Respondents point out that the petitioner was placed in administrative segregation for his own misbehavior. While the point is taken, it is also fundamentally true that prisoners may challenge their convictions even if they misbehave in prison. This fact does not show that petitioner was not attempting to file his petition. Furthermore, the court cannot ignore the fact that he first mailed his petition to the state appellate court approximately 38 days after the trial court denied relief and in a manner that was timely under any means of calculation. Had that filing date been protected, rather than the petition simply mailed back as though petitioner had made no effort there would be no dispute. But for the mistake in the caption, the mailing of the petition was timely. Once petitioner realized his error he was in administration segregation and without his papers, but he repeatedly attempted to address it.

Furthermore, respondents' reliance on Chavis does not alter the analysis. As a threshold matter, the time frame noted in Chavis was an unexplained delay of 6 months. This dispute involves nearly one-half that amount of time. Secondly, this is by no means a case of unexplained delay. The record rather plainly explain the delay. Finally, nothing in Chavis supports the argument that this court should not consider the explanations and evidence petition submits in response to the motion if they were not presented in the state petition. Respondents contend that because the Court in Chavis directed the lower federal courts to determine "what the state courts would have held in respect to timeliness," Chavis, 546 U.S. at 198, any explanations offered now that were not presented to a state court cannot be considered. The passage from which respondents quote does not suggest that the United States Supreme Court meant to restrict the lower federal courts' authority to accept evidence on the issue. It merely iterates what the Court said in Saffold, i.e, for lower federal courts to make a determination that the California courts ought to have made clear in the first place, they must look to California law. Saffold, 536 U.S. at 223 ("Ordinarily, for purposes of applying a federal statute that interacts with state procedural rules, we look to how a state procedure functions, rather than the particular name that it bears.").

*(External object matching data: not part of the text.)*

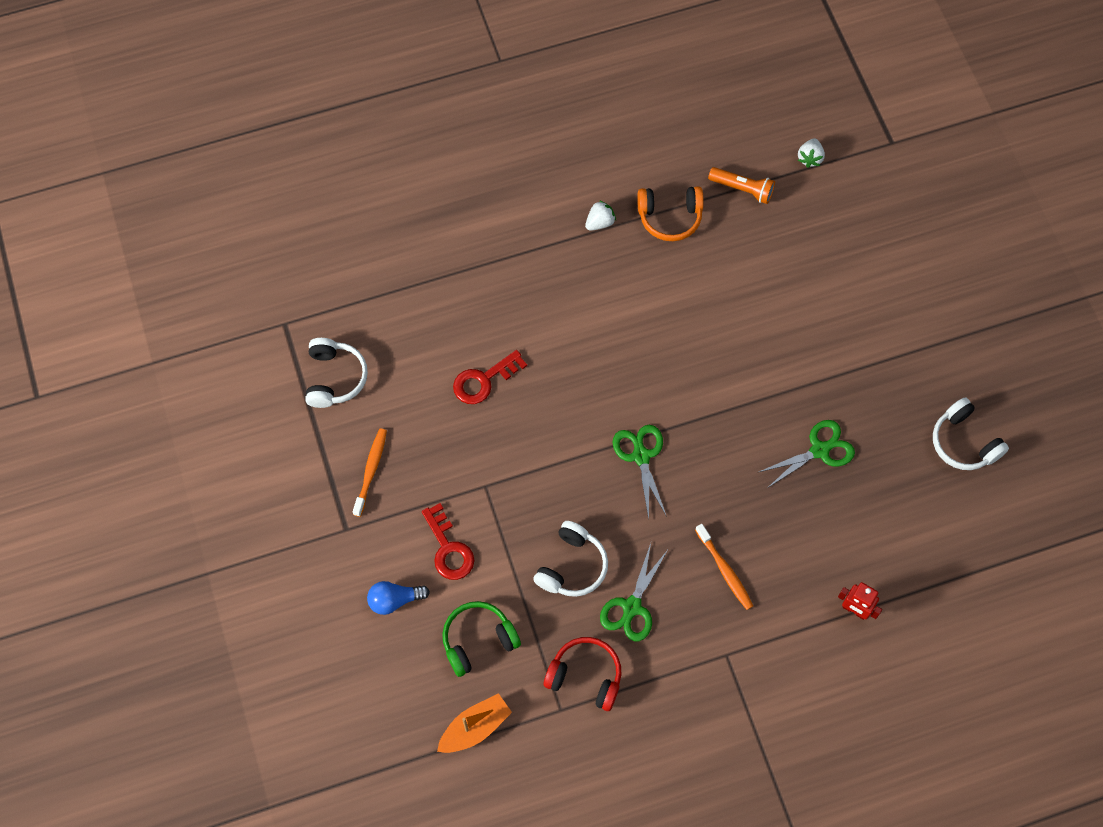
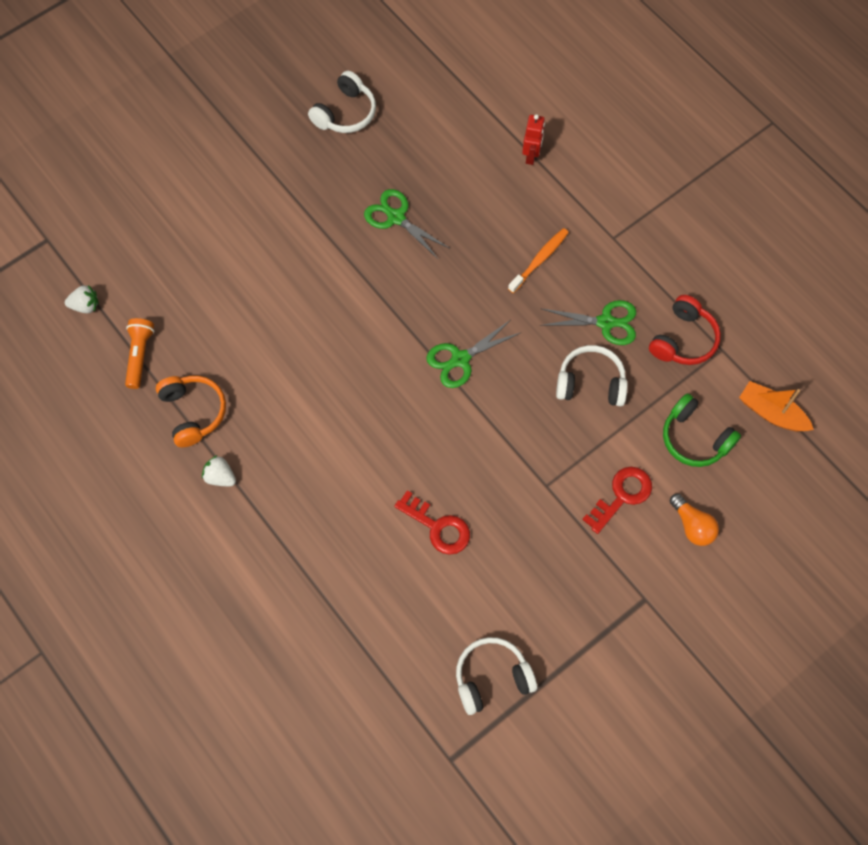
camera: 110 degrees left, 0 degrees up
orange toothbrush [353,428,387,517] -> none
blue light bulb [367,581,430,615] -> orange light bulb [670,494,719,546]
red headphones [543,637,621,711] -> red headphones turned 150 degrees counterclockwise [649,295,721,365]

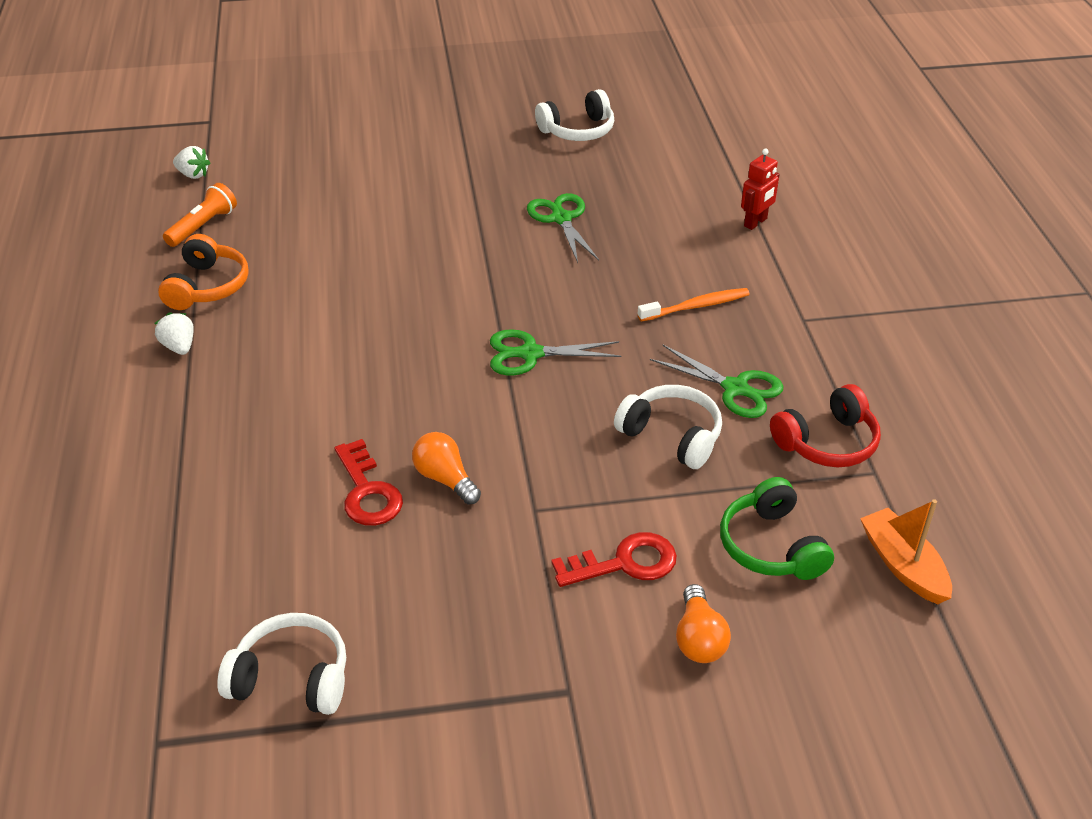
camera: 30 degrees right, 25 degrees down
none -> orange light bulb [412,432,481,505]

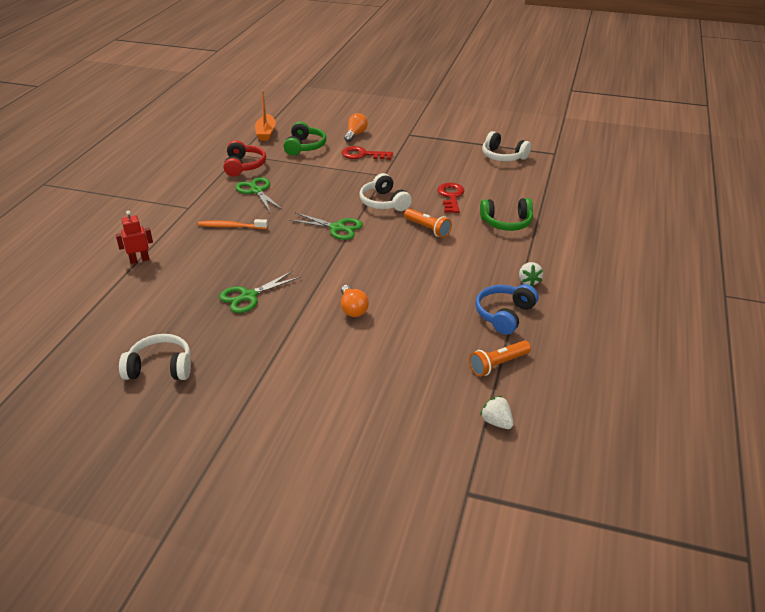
camera: 155 degrees left, 5 degrees down
orange headphones [158,234,249,310] -> blue headphones [475,284,538,335]
orange light bulb [412,432,481,505] -> orange light bulb moved to [341,285,369,317]
green scissors [527,193,599,263] -> green scissors turned 45 degrees clockwise [219,271,301,313]
white headphones [614,385,722,469] -> white headphones moved to [359,173,412,211]
red headphones [770,384,881,467] -> red headphones turned 90 degrees clockwise [224,140,266,176]
none -> orange flashlight [404,208,452,238]
none -> green headphones [480,198,533,231]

But nothing in Chavis prevents this court from considering the additional facts presented by petitioner to explain what happened when he attempted to timely file in the state appellate court. Thus, this court may consider all the facts before it, including those asserted for the first time in this proceeding, to determine whether the federal application is timely.*fn7

Accordingly, it is hereby RECOMMENDED that:

1. Respondents' March 3, 2008, motion to dismiss this action as untimely be denied;

2. Respondents be given 30 days to file an answer to the petition and be directed that any response shall be accompanied by any and all transcripts or other documents relevant to the determination of the issues presented in the application. See Rules 4, 5, Fed. R. Governing § 2254 Cases; and,

3. Petitioner be given 30 days after service of an answer to file his reply.

These findings and recommendations are submitted to the United States District Judge assigned to the case, pursuant to the provisions of 28 U.S.C. § 636(b)(l). Within 14 days after being served with these findings and recommendations, any party may file written objections with the court and serve a copy on all parties. Such a document should be captioned "Objections to Magistrate Judge's Findings and Recommendations." Failure to file objections within the specified time may waive the right to appeal the District Court's order. Turner v. Duncan, 158 F.3d 449, 455 (9th Cir. 1998); Martinez v. Ylst, 951 F.2d 1153 (9th Cir. 1991).